About Dana

History

The Dana Foundation is a private philanthropic organization that supports brain research through grants and provides brain information to the public through publications and educational programs. It was established in 1950 in New York City by Charles A. Dana, a legislator, industrialist, and philanthropist who became its first chairman. In partnership with his wife, Eleanor Naylor Dana, they fostered development of funding programs primarily focused on cancer research, higher education, and the arts. The Foundation’s grants helped support the Sidney Farber Cancer Center, which was renamed the Dana-Farber Cancer Institute in honor of the partnership.

In 1977, David Mahoney, a prominent businessman and philanthropist, was elected Foundation chairman and, in 1983, he turned his full-time attention to the Foundation, which focused on medical research and training in epidemiology, environmental health, and aging issues. In the mid-eighties, the Foundation gave its first neuroscience grants to five medical centers to train clinical-investigators in neurology and neurosurgery.
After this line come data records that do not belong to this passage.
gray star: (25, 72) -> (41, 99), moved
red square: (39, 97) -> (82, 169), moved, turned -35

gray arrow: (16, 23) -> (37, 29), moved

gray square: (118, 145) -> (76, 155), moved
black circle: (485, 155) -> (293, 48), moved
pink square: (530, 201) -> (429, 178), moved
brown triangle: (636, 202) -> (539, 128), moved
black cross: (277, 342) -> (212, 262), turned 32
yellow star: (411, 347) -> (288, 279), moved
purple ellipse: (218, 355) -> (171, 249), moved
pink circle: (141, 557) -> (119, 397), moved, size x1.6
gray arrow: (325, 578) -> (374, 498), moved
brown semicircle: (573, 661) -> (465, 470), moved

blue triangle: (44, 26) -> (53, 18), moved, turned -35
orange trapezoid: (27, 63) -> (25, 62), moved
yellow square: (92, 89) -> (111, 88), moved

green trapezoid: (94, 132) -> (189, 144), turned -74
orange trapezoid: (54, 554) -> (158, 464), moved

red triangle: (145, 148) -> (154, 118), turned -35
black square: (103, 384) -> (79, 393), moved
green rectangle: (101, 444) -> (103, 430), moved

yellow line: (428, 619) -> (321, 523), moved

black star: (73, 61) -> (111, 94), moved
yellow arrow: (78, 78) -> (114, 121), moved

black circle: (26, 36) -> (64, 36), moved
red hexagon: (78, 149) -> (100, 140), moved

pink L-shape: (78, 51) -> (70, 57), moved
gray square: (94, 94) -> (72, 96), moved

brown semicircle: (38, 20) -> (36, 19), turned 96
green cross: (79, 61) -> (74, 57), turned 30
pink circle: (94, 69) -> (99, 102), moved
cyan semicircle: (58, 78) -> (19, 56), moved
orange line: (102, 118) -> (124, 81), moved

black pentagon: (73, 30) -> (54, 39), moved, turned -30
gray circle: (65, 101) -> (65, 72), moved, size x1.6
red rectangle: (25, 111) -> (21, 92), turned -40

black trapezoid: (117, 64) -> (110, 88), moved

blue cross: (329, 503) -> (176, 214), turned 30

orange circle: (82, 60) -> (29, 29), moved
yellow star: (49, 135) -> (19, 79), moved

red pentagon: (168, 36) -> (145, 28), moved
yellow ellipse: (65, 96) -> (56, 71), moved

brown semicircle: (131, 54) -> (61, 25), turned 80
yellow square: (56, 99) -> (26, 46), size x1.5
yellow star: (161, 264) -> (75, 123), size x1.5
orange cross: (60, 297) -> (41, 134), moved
In 1992, Mahoney, who was now also president, steered the Foundation to focus almost exclusively on research and education about the brain.

The Foundation took another step in 1994 when it initiated a neuroimaging grant program designed to help new career investigators test novel hypotheses and develop pilot data. This program proved instrumental in enabling these neuroscientists to successfully compete for larger-scale funding from the National Institutes of Health and other sources. Helping steer the grants program was Guy M. McKhann, M.D., a neuroscience pioneer and professor at Johns Hopkins University Medical Center, who would serve more than 30 years in the role of scientific adviser.

The Foundation’s grant program evolved to also include brain-body interaction as well as clinical neuroscience research that supported first-in-man studies of brain therapies. There was also new interest in educating the public about the progress and promise of brain science, which accelerated with an array of print and Internet publications and public awareness programs. Their common objective was to enable lay audiences to make more informed decisions about personal health care and about the importance of funding for medical research.

In 1992, following President George H.W. Bush’s proclamation that the 1990s would be the “Decade of the Brain,” the Foundation funded and participated in a gathering of leading neuroscientists and brain research advocates at Cold Spring Harbor, NY, to discuss why brain research wasn’t receiving more public or financial support in light of such a proclamation. Out of this meeting came plans for the creation of the Dana Alliance for Brain Initiatives in 1993 and a European offshoot, the European Dana Alliance for the Brain, in 1997. Today, the Dana Alliances include almost 700 members from 44 countries, all joined by the common interest in advancing public awareness about the brain and the importance of brain research.

The Foundation took another step in bridging the public awareness and advocacy gap between neuroscientists and the public in 1996 by organizing Brain Awareness Week, an annual global education initiative currently involving more than 5,600 partners in 120 countries.

The Foundation continued to evolve in the 2000s under chairman William Safire, a prominent columnist for the New York Times, who led the move to disseminate more information about neuroscience. The Foundation began publishing news articles, briefing papers, and Cerebrum, a monthly research-based publication written by neuroscientists. The Foundation also launched Dana Press, a publishing imprint that focused on various aspects of brain science.

In recognition of the growing impact of brain science on society, the Foundation in 2002 underwrote a gathering of more than 150 neuroscientists, bioethicists, professors of law and public policy, and others for a two-day Neuroethics: Mapping the Field meeting in San Francisco. That meeting led to the establishment of the International Neuroethics Society, whose founding president, Steven E. Hyman, M.D., serves as current chairman of the Foundation.

Recognizing threats from infectious diseases, the Foundation in 2002 added grant programs in neuroimmunology and human immunology, with guidance from McKhann and Rockefeller University immunologist and Nobel Laureate Ralph M. Steinman, M.D. These programs were among the nation’s first research efforts designed to lead to potential immunotherapies.

Edward F. Rover, a prominent New York attorney who had served as president, assumed the additional role of chairman in 2010 as the Foundation expanded its free editorial offerings for the general public and continued its Successful Aging & the Brain program to seniors. Under Rover’s leadership, the Foundation pursued its interest in the intersection of law and neuroscience and was instrumental in the development of Neuroscience and the Law Judicial Seminars in the US and UK.

Since its founding in 1950, the Foundation has appropriated in excess of $455 million for philanthropic purposes and continues to fund cutting-edge neuroscience research and expand its outreach and partnerships with other organizations. Under the leadership of current Chairman Hyman and President Burton M. Mirsky, the Dana Foundation remains committed to funding neuroscience grants and a variety of outreach programs and initiatives.